Incorrect feeding underlies many health problems in rabbits. Rabbits do not need a high calorie diet as their digestive system has evolved to use bacterial fermentation to break down fibre to form the nutrients they need.
Rabbit’s teeth grow continuously throughout their life and need to be worn down and kept at the correct length by constantly grinding on grass, hay and leafy green plants. Failure to eat the right diet can result in serious dental disease.
For both these above reasons, rabbits should eat approximately their own body size in hay each day. Owners should provide constant access to grass or clean, good quality hay that is not part of their bedding. Hay or grass should constitute 80-85% of their diet. Young rabbits up to 6 months old have a slightly higher protein and calcium requirement. Therefore we recommend that alfalfa hay is fed for the 1st 6 months and timothy hay thereafter.
Fresh vegetable matter/dark leafy greens should constitute 10-15% of the diet. A handful of fresh greens morning and evening should be sufficient. Examples of good choices include spring greens, cabbage, broccoli, spinach, sprouts, kale and leafy herbs such as basil, parsley, watercress. Owners should vary these in order to achieve a balanced diet. Lots of rabbit owners give their rabbits carrots, but these should only be fed occasionally as they are high in sugar. The leafy tops however are high in calcium, which is beneficial.
3% of your rabbit’s diet (approximately one table spoon per day) should consist of a good quality commercial rabbit nugget. We do not recommend a rabbit muesli as this encourages selective feeding and therefore would result in your rabbit getting an unbalanced diet. Don’t keep topping the bowl up as this may result in it not eating enough hay and/or grass. Growing, pregnant, nursing or underweight rabbits may need a larger portion of pellets.
Don’t make any sudden changes to your rabbit’s diet as this could upset the digestive system and make him/her very ill, particularly when young as juvenile rabbits are far more susceptible to enteritis than adults because a healthy gut flora is not established.
Provide fresh clean drinking water at all times. Check the water supply twice a day. Make sure water does not freeze if your rabbits live outdoors in winter.

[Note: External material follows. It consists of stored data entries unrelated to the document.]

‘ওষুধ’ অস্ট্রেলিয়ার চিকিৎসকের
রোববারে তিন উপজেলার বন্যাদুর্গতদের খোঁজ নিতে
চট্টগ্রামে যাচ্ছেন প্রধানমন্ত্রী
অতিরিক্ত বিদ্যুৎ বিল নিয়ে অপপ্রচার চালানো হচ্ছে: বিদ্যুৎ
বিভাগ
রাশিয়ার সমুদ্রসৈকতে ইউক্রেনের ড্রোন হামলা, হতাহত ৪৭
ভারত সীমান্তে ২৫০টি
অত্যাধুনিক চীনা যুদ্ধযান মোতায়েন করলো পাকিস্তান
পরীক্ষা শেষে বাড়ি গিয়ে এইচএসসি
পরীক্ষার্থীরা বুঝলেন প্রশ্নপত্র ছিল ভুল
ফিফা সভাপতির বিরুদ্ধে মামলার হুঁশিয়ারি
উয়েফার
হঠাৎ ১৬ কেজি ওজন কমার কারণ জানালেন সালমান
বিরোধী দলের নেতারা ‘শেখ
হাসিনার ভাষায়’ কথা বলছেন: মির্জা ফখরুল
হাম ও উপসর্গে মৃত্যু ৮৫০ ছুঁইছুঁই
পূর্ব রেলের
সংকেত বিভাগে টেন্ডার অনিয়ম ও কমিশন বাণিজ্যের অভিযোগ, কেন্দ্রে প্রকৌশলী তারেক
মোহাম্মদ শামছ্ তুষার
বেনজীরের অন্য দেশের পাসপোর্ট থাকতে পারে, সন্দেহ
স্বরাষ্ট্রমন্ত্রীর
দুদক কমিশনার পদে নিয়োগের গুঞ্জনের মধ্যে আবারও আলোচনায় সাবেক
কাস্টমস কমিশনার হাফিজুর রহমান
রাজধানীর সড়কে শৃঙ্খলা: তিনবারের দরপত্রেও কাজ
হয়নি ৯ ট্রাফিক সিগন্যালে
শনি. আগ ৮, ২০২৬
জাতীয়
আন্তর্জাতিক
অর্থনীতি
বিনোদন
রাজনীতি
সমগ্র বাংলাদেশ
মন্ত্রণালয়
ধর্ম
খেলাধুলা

It is normal for rabbits to eat some of its own faeces. These are called caecotrophs which are soft mucous-covered pellets. These are usually passed and eaten in the morning and contain many nutrients that are very important to your rabbit’s diet. A diet too high in protein or too low in fibre can stop your rabbit eating caecotrophs which can then accumulate around the anus, predisposing to fly strike.
Remember; always monitor the amount your rabbit eats and drinks. If your rabbit’s eating or drinking habits change, the number of droppings gets less or stops, or there are soft droppings sticking to his/her back end, talk to your vet straight away as your bunny could be seriously ill.